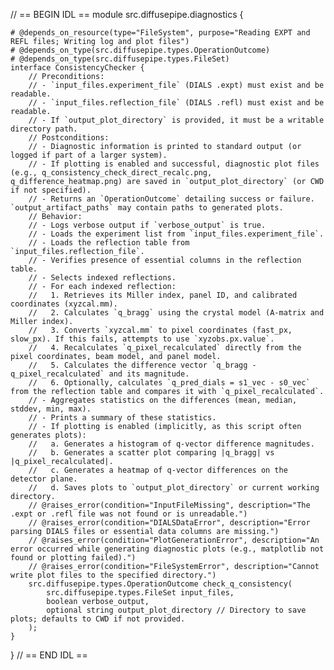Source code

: // == BEGIN IDL ==
module src.diffusepipe.diagnostics {

    # @depends_on_resource(type="FileSystem", purpose="Reading EXPT and REFL files; Writing log and plot files")
    # @depends_on_type(src.diffusepipe.types.OperationOutcome)
    # @depends_on_type(src.diffusepipe.types.FileSet)
    interface ConsistencyChecker {
        // Preconditions:
        // - `input_files.experiment_file` (DIALS .expt) must exist and be readable.
        // - `input_files.reflection_file` (DIALS .refl) must exist and be readable.
        // - If `output_plot_directory` is provided, it must be a writable directory path.
        // Postconditions:
        // - Diagnostic information is printed to standard output (or logged if part of a larger system).
        // - If plotting is enabled and successful, diagnostic plot files (e.g., q_consistency_check_direct_recalc.png, q_difference_heatmap.png) are saved in `output_plot_directory` (or CWD if not specified).
        // - Returns an `OperationOutcome` detailing success or failure. `output_artifact_paths` may contain paths to generated plots.
        // Behavior:
        // - Logs verbose output if `verbose_output` is true.
        // - Loads the experiment list from `input_files.experiment_file`.
        // - Loads the reflection table from `input_files.reflection_file`.
        // - Verifies presence of essential columns in the reflection table.
        // - Selects indexed reflections.
        // - For each indexed reflection:
        //   1. Retrieves its Miller index, panel ID, and calibrated coordinates (xyzcal.mm).
        //   2. Calculates `q_bragg` using the crystal model (A-matrix and Miller index).
        //   3. Converts `xyzcal.mm` to pixel coordinates (fast_px, slow_px). If this fails, attempts to use `xyzobs.px.value`.
        //   4. Recalculates `q_pixel_recalculated` directly from the pixel coordinates, beam model, and panel model.
        //   5. Calculates the difference vector `q_bragg - q_pixel_recalculated` and its magnitude.
        //   6. Optionally, calculates `q_pred_dials = s1_vec - s0_vec` from the reflection table and compares it with `q_pixel_recalculated`.
        // - Aggregates statistics on the differences (mean, median, stddev, min, max).
        // - Prints a summary of these statistics.
        // - If plotting is enabled (implicitly, as this script often generates plots):
        //   a. Generates a histogram of q-vector difference magnitudes.
        //   b. Generates a scatter plot comparing |q_bragg| vs |q_pixel_recalculated|.
        //   c. Generates a heatmap of q-vector differences on the detector plane.
        //   d. Saves plots to `output_plot_directory` or current working directory.
        // @raises_error(condition="InputFileMissing", description="The .expt or .refl file was not found or is unreadable.")
        // @raises_error(condition="DIALSDataError", description="Error parsing DIALS files or essential data columns are missing.")
        // @raises_error(condition="PlotGenerationError", description="An error occurred while generating diagnostic plots (e.g., matplotlib not found or plotting failed).")
        // @raises_error(condition="FileSystemError", description="Cannot write plot files to the specified directory.")
        src.diffusepipe.types.OperationOutcome check_q_consistency(
            src.diffusepipe.types.FileSet input_files,
            boolean verbose_output,
            optional string output_plot_directory // Directory to save plots; defaults to CWD if not provided.
        );
    }
}
// == END IDL ==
++++++++++++++++++++
Work order: Rename "output_plot_directory" to "plot_output_dir" throughout the material above and give it again with no other changes. Leave the pictures out of your answer.

Output for this task:
Source code

: // == BEGIN IDL ==
module src.diffusepipe.diagnostics {

    # @depends_on_resource(type="FileSystem", purpose="Reading EXPT and REFL files; Writing log and plot files")
    # @depends_on_type(src.diffusepipe.types.OperationOutcome)
    # @depends_on_type(src.diffusepipe.types.FileSet)
    interface ConsistencyChecker {
        // Preconditions:
        // - `input_files.experiment_file` (DIALS .expt) must exist and be readable.
        // - `input_files.reflection_file` (DIALS .refl) must exist and be readable.
        // - If `plot_output_dir` is provided, it must be a writable directory path.
        // Postconditions:
        // - Diagnostic information is printed to standard output (or logged if part of a larger system).
        // - If plotting is enabled and successful, diagnostic plot files (e.g., q_consistency_check_direct_recalc.png, q_difference_heatmap.png) are saved in `plot_output_dir` (or CWD if not specified).
        // - Returns an `OperationOutcome` detailing success or failure. `output_artifact_paths` may contain paths to generated plots.
        // Behavior:
        // - Logs verbose output if `verbose_output` is true.
        // - Loads the experiment list from `input_files.experiment_file`.
        // - Loads the reflection table from `input_files.reflection_file`.
        // - Verifies presence of essential columns in the reflection table.
        // - Selects indexed reflections.
        // - For each indexed reflection:
        //   1. Retrieves its Miller index, panel ID, and calibrated coordinates (xyzcal.mm).
        //   2. Calculates `q_bragg` using the crystal model (A-matrix and Miller index).
        //   3. Converts `xyzcal.mm` to pixel coordinates (fast_px, slow_px). If this fails, attempts to use `xyzobs.px.value`.
        //   4. Recalculates `q_pixel_recalculated` directly from the pixel coordinates, beam model, and panel model.
        //   5. Calculates the difference vector `q_bragg - q_pixel_recalculated` and its magnitude.
        //   6. Optionally, calculates `q_pred_dials = s1_vec - s0_vec` from the reflection table and compares it with `q_pixel_recalculated`.
        // - Aggregates statistics on the differences (mean, median, stddev, min, max).
        // - Prints a summary of these statistics.
        // - If plotting is enabled (implicitly, as this script often generates plots):
        //   a. Generates a histogram of q-vector difference magnitudes.
        //   b. Generates a scatter plot comparing |q_bragg| vs |q_pixel_recalculated|.
        //   c. Generates a heatmap of q-vector differences on the detector plane.
        //   d. Saves plots to `plot_output_dir` or current working directory.
        // @raises_error(condition="InputFileMissing", description="The .expt or .refl file was not found or is unreadable.")
        // @raises_error(condition="DIALSDataError", description="Error parsing DIALS files or essential data columns are missing.")
        // @raises_error(condition="PlotGenerationError", description="An error occurred while generating diagnostic plots (e.g., matplotlib not found or plotting failed).")
        // @raises_error(condition="FileSystemError", description="Cannot write plot files to the specified directory.")
        src.diffusepipe.types.OperationOutcome check_q_consistency(
            src.diffusepipe.types.FileSet input_files,
            boolean verbose_output,
            optional string plot_output_dir // Directory to save plots; defaults to CWD if not provided.
        );
    }
}
// == END IDL ==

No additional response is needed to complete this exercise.